You have a 3-phase motor... yes?
You have IR and ohmically tested the motor and it is fine... yes?
You have 3 wires of the 3-phase supply into the top of the contactor... yes?
You have 3 wires into the bottom of the contactor and out to the motor... yes?
You have disconnected all control wiring and pushed the contactor in manually... yes?
You have traced out your control circuit... yes?
So you will have a normally open pushbutton, a normally closed pushbutton, a thermal overload (terms 95 & 96) and you will utilise the volt-free contact (auxiliary) of the contactor as your hold-on latch.
You will take a wire from one of the top wires (perhaps L1) out to the 95 of the overload.
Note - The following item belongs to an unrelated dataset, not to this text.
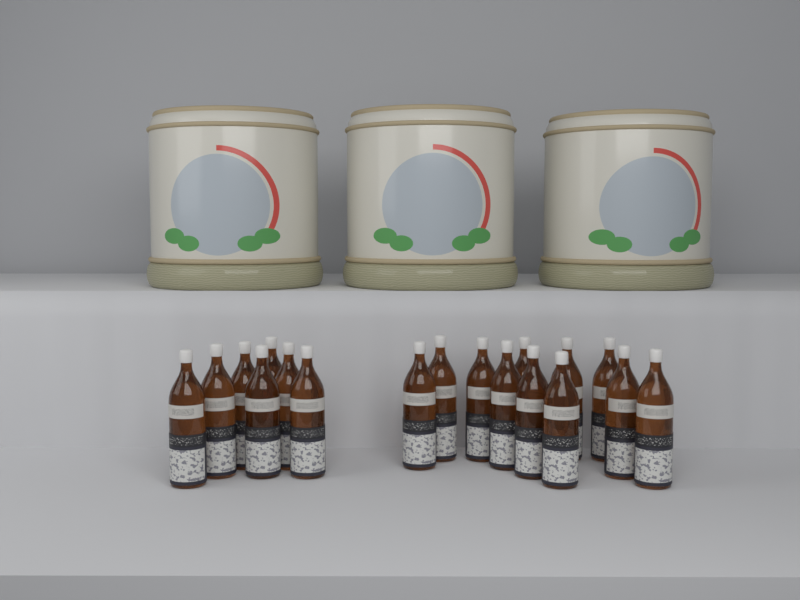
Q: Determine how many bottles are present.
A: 18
Out of 96 to the normally closed pushbutton. Out of the normally closed pushbutton to the normally open pushbutton. Out of the normally open pushbutton back to the contactor coil A1. We will come back to the normally open contact shortly.
Now take a wire from one of the other wires (perhaps L3) and take that to the contactor coil A2.
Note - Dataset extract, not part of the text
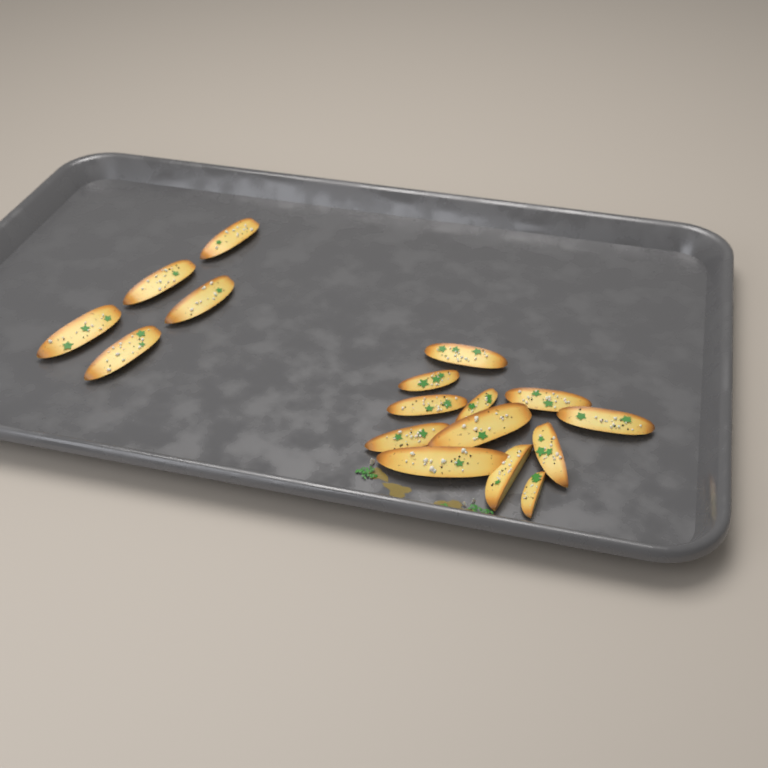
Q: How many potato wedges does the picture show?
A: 17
If you power-up now... by pressing the normally open pushbutton the contactor should energise, close thus power the motor. If all is well at this time then you're nearly there!
For god's sake... power off before this next bit!
Back to the normally open pushbutton. You need to wire the contactor auxiliary in parallel to this...ie. place an additional wire to one side of the normally open pushbutton and connect to one side of the auxilliary contact. Place an additional wire to the other side of the normally open pushbutton and connect to the other side of the auxilliary contact. This will then allow your contactor to latch in.